> Your objective:
Word for word, the listing below should be printed again.

Top of Material provided

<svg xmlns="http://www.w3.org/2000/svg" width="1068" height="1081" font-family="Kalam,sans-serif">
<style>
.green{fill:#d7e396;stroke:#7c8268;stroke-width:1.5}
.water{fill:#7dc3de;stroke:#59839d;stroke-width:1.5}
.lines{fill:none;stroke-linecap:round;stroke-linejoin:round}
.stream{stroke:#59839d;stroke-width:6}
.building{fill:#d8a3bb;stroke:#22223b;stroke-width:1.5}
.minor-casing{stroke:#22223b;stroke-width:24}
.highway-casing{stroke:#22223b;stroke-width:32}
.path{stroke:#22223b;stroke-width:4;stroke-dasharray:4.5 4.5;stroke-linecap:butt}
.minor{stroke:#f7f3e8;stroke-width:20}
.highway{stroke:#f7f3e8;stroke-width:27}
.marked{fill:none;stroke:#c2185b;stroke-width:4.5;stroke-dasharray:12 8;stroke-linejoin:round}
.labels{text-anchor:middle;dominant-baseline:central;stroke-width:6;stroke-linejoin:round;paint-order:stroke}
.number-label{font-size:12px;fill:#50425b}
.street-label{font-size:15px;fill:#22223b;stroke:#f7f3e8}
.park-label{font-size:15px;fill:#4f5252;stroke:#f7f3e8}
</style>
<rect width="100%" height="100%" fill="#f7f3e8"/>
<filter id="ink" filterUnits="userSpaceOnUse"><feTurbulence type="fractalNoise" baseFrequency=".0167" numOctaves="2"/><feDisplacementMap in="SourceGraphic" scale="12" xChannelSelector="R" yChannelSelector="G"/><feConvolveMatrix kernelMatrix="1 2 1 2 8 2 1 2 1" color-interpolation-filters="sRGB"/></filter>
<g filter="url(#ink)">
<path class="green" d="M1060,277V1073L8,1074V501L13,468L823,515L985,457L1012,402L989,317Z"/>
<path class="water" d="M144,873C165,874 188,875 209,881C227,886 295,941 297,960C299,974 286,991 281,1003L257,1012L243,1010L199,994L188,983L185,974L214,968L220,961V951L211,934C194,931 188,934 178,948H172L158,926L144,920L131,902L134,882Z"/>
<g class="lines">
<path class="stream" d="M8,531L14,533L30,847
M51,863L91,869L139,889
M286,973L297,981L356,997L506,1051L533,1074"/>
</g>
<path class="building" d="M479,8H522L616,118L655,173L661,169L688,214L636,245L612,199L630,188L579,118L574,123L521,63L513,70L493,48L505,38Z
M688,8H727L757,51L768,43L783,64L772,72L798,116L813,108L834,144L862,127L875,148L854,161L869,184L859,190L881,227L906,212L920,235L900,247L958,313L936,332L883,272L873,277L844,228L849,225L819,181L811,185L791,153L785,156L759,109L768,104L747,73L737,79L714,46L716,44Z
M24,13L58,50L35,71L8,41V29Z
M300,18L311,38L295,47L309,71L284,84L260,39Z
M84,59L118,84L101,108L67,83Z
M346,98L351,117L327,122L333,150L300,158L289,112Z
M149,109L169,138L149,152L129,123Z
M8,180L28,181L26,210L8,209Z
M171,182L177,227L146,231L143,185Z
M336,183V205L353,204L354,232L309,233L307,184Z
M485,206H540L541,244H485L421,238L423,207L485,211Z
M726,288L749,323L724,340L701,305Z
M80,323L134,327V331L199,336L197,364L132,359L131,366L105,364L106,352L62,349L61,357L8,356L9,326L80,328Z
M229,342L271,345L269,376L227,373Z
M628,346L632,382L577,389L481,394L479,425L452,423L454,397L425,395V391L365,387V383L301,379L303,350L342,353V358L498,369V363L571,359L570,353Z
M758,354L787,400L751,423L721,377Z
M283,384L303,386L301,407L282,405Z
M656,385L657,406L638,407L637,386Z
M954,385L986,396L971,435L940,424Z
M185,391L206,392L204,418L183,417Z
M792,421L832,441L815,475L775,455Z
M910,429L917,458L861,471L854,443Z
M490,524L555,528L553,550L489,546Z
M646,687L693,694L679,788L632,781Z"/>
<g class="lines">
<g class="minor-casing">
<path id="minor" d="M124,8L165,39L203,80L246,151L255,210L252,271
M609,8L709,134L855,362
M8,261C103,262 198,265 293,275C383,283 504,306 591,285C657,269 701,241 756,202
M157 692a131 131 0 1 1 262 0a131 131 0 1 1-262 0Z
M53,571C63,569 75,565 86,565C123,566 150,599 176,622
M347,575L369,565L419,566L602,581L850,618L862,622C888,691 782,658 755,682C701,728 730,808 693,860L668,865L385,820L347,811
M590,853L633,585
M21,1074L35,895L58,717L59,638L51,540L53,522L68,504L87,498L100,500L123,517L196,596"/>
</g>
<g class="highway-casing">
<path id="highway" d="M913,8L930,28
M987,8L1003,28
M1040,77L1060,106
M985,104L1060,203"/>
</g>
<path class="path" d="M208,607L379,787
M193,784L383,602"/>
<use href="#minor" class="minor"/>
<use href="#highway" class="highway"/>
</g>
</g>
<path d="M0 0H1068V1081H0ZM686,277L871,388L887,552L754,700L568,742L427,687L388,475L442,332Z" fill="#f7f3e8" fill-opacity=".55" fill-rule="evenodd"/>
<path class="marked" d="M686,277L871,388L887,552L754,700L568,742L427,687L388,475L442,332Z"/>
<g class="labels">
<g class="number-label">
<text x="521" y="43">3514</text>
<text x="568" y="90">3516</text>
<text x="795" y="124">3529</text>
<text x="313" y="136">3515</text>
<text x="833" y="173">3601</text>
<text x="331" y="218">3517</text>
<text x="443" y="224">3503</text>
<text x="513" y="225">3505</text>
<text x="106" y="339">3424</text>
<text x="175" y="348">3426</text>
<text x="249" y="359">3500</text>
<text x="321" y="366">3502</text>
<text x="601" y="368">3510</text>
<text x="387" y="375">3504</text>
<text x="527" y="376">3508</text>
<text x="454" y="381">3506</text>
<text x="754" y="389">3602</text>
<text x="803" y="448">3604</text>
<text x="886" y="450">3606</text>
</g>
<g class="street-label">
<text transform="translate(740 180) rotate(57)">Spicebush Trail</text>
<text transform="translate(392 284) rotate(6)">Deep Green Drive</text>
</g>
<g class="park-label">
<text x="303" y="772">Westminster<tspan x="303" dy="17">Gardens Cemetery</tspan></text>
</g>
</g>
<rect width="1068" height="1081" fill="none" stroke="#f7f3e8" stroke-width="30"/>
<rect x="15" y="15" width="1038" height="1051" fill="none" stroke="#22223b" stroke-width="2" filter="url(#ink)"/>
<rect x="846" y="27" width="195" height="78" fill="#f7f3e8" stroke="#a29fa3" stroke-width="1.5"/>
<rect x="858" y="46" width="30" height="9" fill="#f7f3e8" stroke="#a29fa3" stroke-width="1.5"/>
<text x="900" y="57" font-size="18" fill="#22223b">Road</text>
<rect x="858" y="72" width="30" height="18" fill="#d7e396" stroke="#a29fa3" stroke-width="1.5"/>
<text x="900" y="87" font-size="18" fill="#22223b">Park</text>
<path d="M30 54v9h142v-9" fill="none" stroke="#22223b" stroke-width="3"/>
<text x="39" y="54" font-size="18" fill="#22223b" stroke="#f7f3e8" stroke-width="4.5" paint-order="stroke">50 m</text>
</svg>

Bottom of Material provided

> Task result:
<svg xmlns="http://www.w3.org/2000/svg" width="1068" height="1081" font-family="Kalam,sans-serif">
<style>
.green{fill:#d7e396;stroke:#7c8268;stroke-width:1.5}
.water{fill:#7dc3de;stroke:#59839d;stroke-width:1.5}
.lines{fill:none;stroke-linecap:round;stroke-linejoin:round}
.stream{stroke:#59839d;stroke-width:6}
.building{fill:#d8a3bb;stroke:#22223b;stroke-width:1.5}
.minor-casing{stroke:#22223b;stroke-width:24}
.highway-casing{stroke:#22223b;stroke-width:32}
.path{stroke:#22223b;stroke-width:4;stroke-dasharray:4.5 4.5;stroke-linecap:butt}
.minor{stroke:#f7f3e8;stroke-width:20}
.highway{stroke:#f7f3e8;stroke-width:27}
.marked{fill:none;stroke:#c2185b;stroke-width:4.5;stroke-dasharray:12 8;stroke-linejoin:round}
.labels{text-anchor:middle;dominant-baseline:central;stroke-width:6;stroke-linejoin:round;paint-order:stroke}
.number-label{font-size:12px;fill:#50425b}
.street-label{font-size:15px;fill:#22223b;stroke:#f7f3e8}
.park-label{font-size:15px;fill:#4f5252;stroke:#f7f3e8}
</style>
<rect width="100%" height="100%" fill="#f7f3e8"/>
<filter id="ink" filterUnits="userSpaceOnUse"><feTurbulence type="fractalNoise" baseFrequency=".0167" numOctaves="2"/><feDisplacementMap in="SourceGraphic" scale="12" xChannelSelector="R" yChannelSelector="G"/><feConvolveMatrix kernelMatrix="1 2 1 2 8 2 1 2 1" color-interpolation-filters="sRGB"/></filter>
<g filter="url(#ink)">
<path class="green" d="M1060,277V1073L8,1074V501L13,468L823,515L985,457L1012,402L989,317Z"/>
<path class="water" d="M144,873C165,874 188,875 209,881C227,886 295,941 297,960C299,974 286,991 281,1003L257,1012L243,1010L199,994L188,983L185,974L214,968L220,961V951L211,934C194,931 188,934 178,948H172L158,926L144,920L131,902L134,882Z"/>
<g class="lines">
<path class="stream" d="M8,531L14,533L30,847
M51,863L91,869L139,889
M286,973L297,981L356,997L506,1051L533,1074"/>
</g>
<path class="building" d="M479,8H522L616,118L655,173L661,169L688,214L636,245L612,199L630,188L579,118L574,123L521,63L513,70L493,48L505,38Z
M688,8H727L757,51L768,43L783,64L772,72L798,116L813,108L834,144L862,127L875,148L854,161L869,184L859,190L881,227L906,212L920,235L900,247L958,313L936,332L883,272L873,277L844,228L849,225L819,181L811,185L791,153L785,156L759,109L768,104L747,73L737,79L714,46L716,44Z
M24,13L58,50L35,71L8,41V29Z
M300,18L311,38L295,47L309,71L284,84L260,39Z
M84,59L118,84L101,108L67,83Z
M346,98L351,117L327,122L333,150L300,158L289,112Z
M149,109L169,138L149,152L129,123Z
M8,180L28,181L26,210L8,209Z
M171,182L177,227L146,231L143,185Z
M336,183V205L353,204L354,232L309,233L307,184Z
M485,206H540L541,244H485L421,238L423,207L485,211Z
M726,288L749,323L724,340L701,305Z
M80,323L134,327V331L199,336L197,364L132,359L131,366L105,364L106,352L62,349L61,357L8,356L9,326L80,328Z
M229,342L271,345L269,376L227,373Z
M628,346L632,382L577,389L481,394L479,425L452,423L454,397L425,395V391L365,387V383L301,379L303,350L342,353V358L498,369V363L571,359L570,353Z
M758,354L787,400L751,423L721,377Z
M283,384L303,386L301,407L282,405Z
M656,385L657,406L638,407L637,386Z
M954,385L986,396L971,435L940,424Z
M185,391L206,392L204,418L183,417Z
M792,421L832,441L815,475L775,455Z
M910,429L917,458L861,471L854,443Z
M490,524L555,528L553,550L489,546Z
M646,687L693,694L679,788L632,781Z"/>
<g class="lines">
<g class="minor-casing">
<path id="minor" d="M124,8L165,39L203,80L246,151L255,210L252,271
M609,8L709,134L855,362
M8,261C103,262 198,265 293,275C383,283 504,306 591,285C657,269 701,241 756,202
M157 692a131 131 0 1 1 262 0a131 131 0 1 1-262 0Z
M53,571C63,569 75,565 86,565C123,566 150,599 176,622
M347,575L369,565L419,566L602,581L850,618L862,622C888,691 782,658 755,682C701,728 730,808 693,860L668,865L385,820L347,811
M590,853L633,585
M21,1074L35,895L58,717L59,638L51,540L53,522L68,504L87,498L100,500L123,517L196,596"/>
</g>
<g class="highway-casing">
<path id="highway" d="M913,8L930,28
M987,8L1003,28
M1040,77L1060,106
M985,104L1060,203"/>
</g>
<path class="path" d="M208,607L379,787
M193,784L383,602"/>
<use href="#minor" class="minor"/>
<use href="#highway" class="highway"/>
</g>
</g>
<path d="M0 0H1068V1081H0ZM686,277L871,388L887,552L754,700L568,742L427,687L388,475L442,332Z" fill="#f7f3e8" fill-opacity=".55" fill-rule="evenodd"/>
<path class="marked" d="M686,277L871,388L887,552L754,700L568,742L427,687L388,475L442,332Z"/>
<g class="labels">
<g class="number-label">
<text x="521" y="43">3514</text>
<text x="568" y="90">3516</text>
<text x="795" y="124">3529</text>
<text x="313" y="136">3515</text>
<text x="833" y="173">3601</text>
<text x="331" y="218">3517</text>
<text x="443" y="224">3503</text>
<text x="513" y="225">3505</text>
<text x="106" y="339">3424</text>
<text x="175" y="348">3426</text>
<text x="249" y="359">3500</text>
<text x="321" y="366">3502</text>
<text x="601" y="368">3510</text>
<text x="387" y="375">3504</text>
<text x="527" y="376">3508</text>
<text x="454" y="381">3506</text>
<text x="754" y="389">3602</text>
<text x="803" y="448">3604</text>
<text x="886" y="450">3606</text>
</g>
<g class="street-label">
<text transform="translate(740 180) rotate(57)">Spicebush Trail</text>
<text transform="translate(392 284) rotate(6)">Deep Green Drive</text>
</g>
<g class="park-label">
<text x="303" y="772">Westminster<tspan x="303" dy="17">Gardens Cemetery</tspan></text>
</g>
</g>
<rect width="1068" height="1081" fill="none" stroke="#f7f3e8" stroke-width="30"/>
<rect x="15" y="15" width="1038" height="1051" fill="none" stroke="#22223b" stroke-width="2" filter="url(#ink)"/>
<rect x="846" y="27" width="195" height="78" fill="#f7f3e8" stroke="#a29fa3" stroke-width="1.5"/>
<rect x="858" y="46" width="30" height="9" fill="#f7f3e8" stroke="#a29fa3" stroke-width="1.5"/>
<text x="900" y="57" font-size="18" fill="#22223b">Road</text>
<rect x="858" y="72" width="30" height="18" fill="#d7e396" stroke="#a29fa3" stroke-width="1.5"/>
<text x="900" y="87" font-size="18" fill="#22223b">Park</text>
<path d="M30 54v9h142v-9" fill="none" stroke="#22223b" stroke-width="3"/>
<text x="39" y="54" font-size="18" fill="#22223b" stroke="#f7f3e8" stroke-width="4.5" paint-order="stroke">50 m</text>
</svg>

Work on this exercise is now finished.